▶ _Try it_:
When you repeat the material, keep each line exact and omit the pictures.

▶ _Exercise input_:
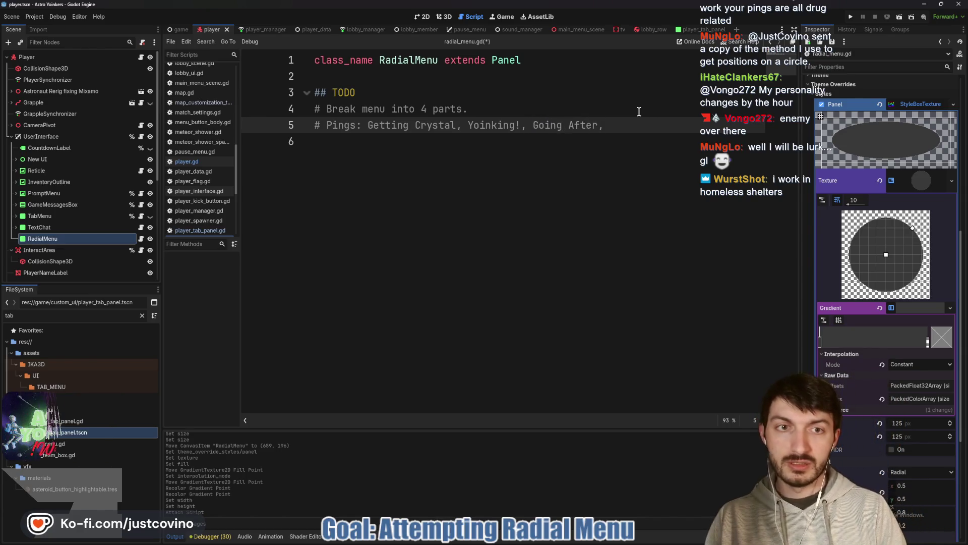
{"action": "key", "text": "BackSpace"}
{"action": "key", "text": "BackSpace"}
{"action": "key", "text": "BackSpace"}
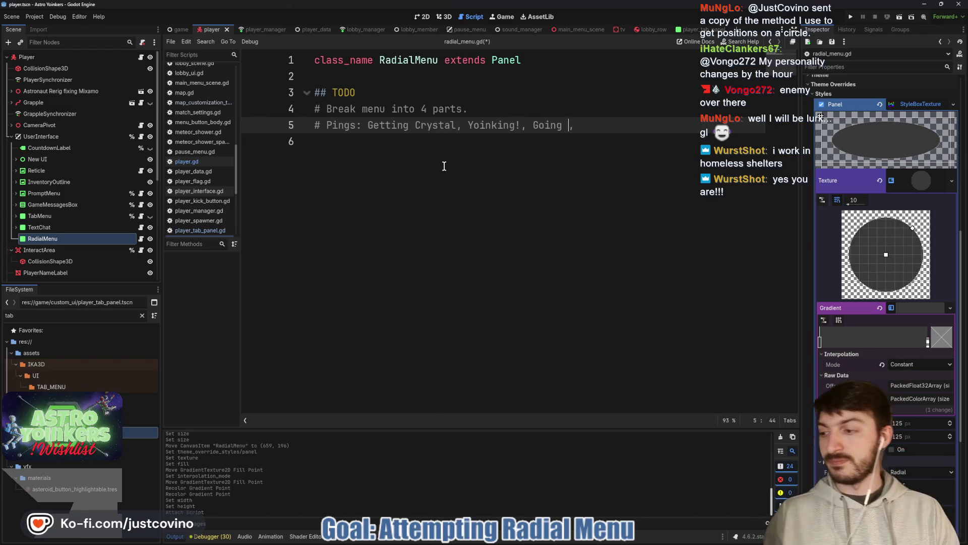
{"action": "left_click", "coordinate": [415, 125]}
{"action": "type", "text": "t"}
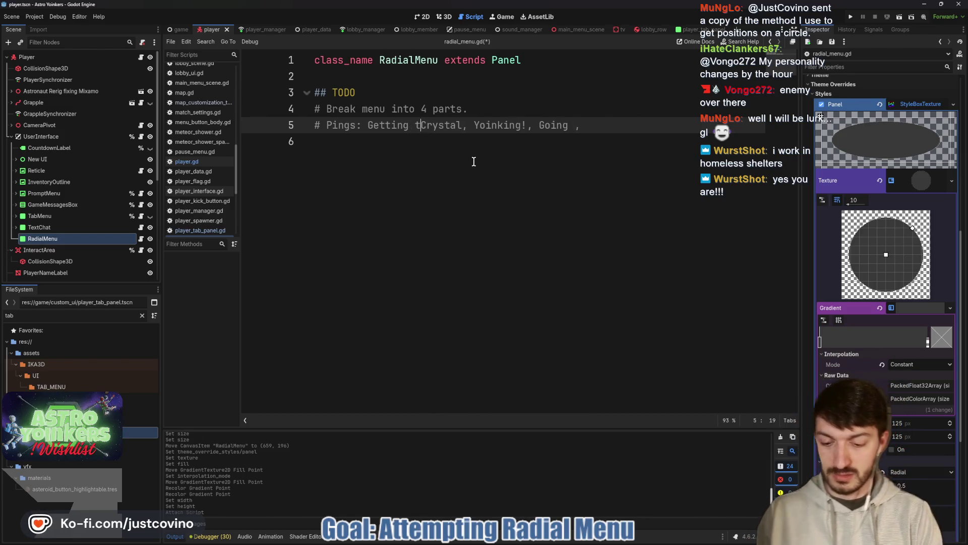
{"action": "type", "text": "he"}
{"action": "left_click", "coordinate": [587, 125]}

▶ _Answer to this problem_:
{"action": "key", "text": "BackSpace"}
{"action": "key", "text": "BackSpace"}
{"action": "key", "text": "BackSpace"}
{"action": "left_click", "coordinate": [415, 125]}
{"action": "type", "text": "t"}
{"action": "type", "text": "he"}
{"action": "left_click", "coordinate": [587, 125]}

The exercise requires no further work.